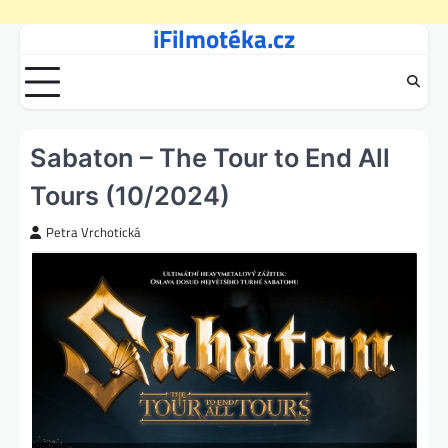
iFilmotéka.cz
Skip
to
content
Sabaton – The Tour to End All
Tours (10/2024)
Petra Vrchotická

────

Transcribe each of the records above precisely, with no pictures in the copy.

iFilmotéka.cz
Skip
to
content
Sabaton – The Tour to End All
Tours (10/2024)
Petra Vrchotická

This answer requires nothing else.